LAST MAN: The other night I ran into Santa Barbara’s last male mayor. Quick now, who was it, and what happened to him?
Answer: Hal Conklin, a very nice guy but unlucky. Shortly after being elected mayor in 1993, he was challenged over the term-limits ordinance. After losing a court battle, he resigned a year later but has remained active in civic affairs here and around California.
Aside from that, we’ve had a steady run of women mayors. Before him there was Sheila Lodge, whom I also saw at the Celebration of Life for my late wife, Sue. Sheila must be setting a record for City Hall longevity.
After serving on the Planning Commission, then City Council, then as mayor starting in 1981, Sheila kept active and is now a strong voice on the Planning Commission.
After Conklin, there were Harriet Miller (1995-2001), Marty Blum (2002-2010), now on the City College Board of Trustees, and the current incumbent, Helene Schneider. She’s running for Congress, hoping to replace still another woman, Lois Capps, who’s been our rep in the House of Representatives since the earth cooled.
Santa Barbara elections are traditionally polite as tea parties, and candidates on the fringe normally don’t do well.
But back in 1935 a hullabaloo burst over City Hall. Seventeen months of hell began five minutes after midnight on June 1. That’s when newly elected Mayor Edmund O. Hanson arrived with what local historian Walker A. Tompkins said was “a squad of armed henchmen to seize City Hall.”
Vowing to “clean out City Hall,” Hanson had waged what Tompkins called “a vituperative and at times slanderous campaign of mud-slinging.” He even had the guts to take on the powerful T.M. Storke, owner of the daily paper that became the Santa Barbara News-Press.
First off, Hanson fired police chief Jess Butts and most department heads.

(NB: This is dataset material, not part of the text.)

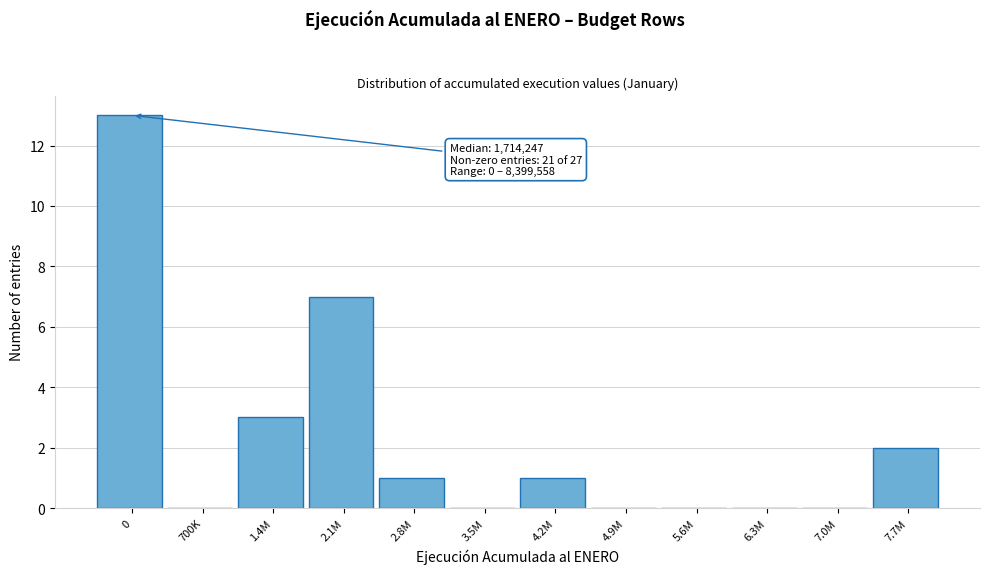

What is the change in value from 0 to 2.1M?

-6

And this was even before dawn broke over De la Guerra Plaza.
By the time the City Council met at 10 a.m., the shocking news had spread, and a crowd of 1,600 had gathered in the Plaza, listening via loudspeakers set up on the balcony.
Hanson, running on a reform ticket, told the crowd, “I do not intend to see tax money spent on a yacht harbor for the wealthy few, to the ruination of our public beaches and the detriment of our mothers and children.
“I will also build a municipal comfort station in the Plaza, in front of the Daily News building, for the convenience of the public.” That would mean that Storke would look down from his office to a public toilet, an odious insult to the proud Storke.
To my knowledge, that never happened. The City Council rebelled, challenging Hanson’s right to fire department heads. After months of turmoil, a recall election was held on April Fools’ Day, 1936.
Hanson survived, but four council members were ousted. Now the mayor became insufferably arrogant and began criticizing Superior Court judges, but he soon found himself in hot water. Facing contempt-of-court charges and a possible jail sentence, he resigned on December 10, 1936.
Patrick J. Maher was named to succeed him and proved to be so popular that he served five two-year terms. Calm returned to City Hall. Hanson died in Long Beach in 1946, a decade after raising hell at City Hall.
PINK MARTINI: No, not a drink but a heady brew of music, a group that UCSB Arts & Lectures brings every year. They’ll be at the Arlington Theatre tonight, December 3, at 8 p.m. Don’t leave early, or you’ll miss their exciting standard closing number, “Brazil.”
THANK YOU, ALL: The flow of messages and cards expressing condolences over the too-soon death of Sue, especially from my mates at The Independent, are helping me cope with her loss.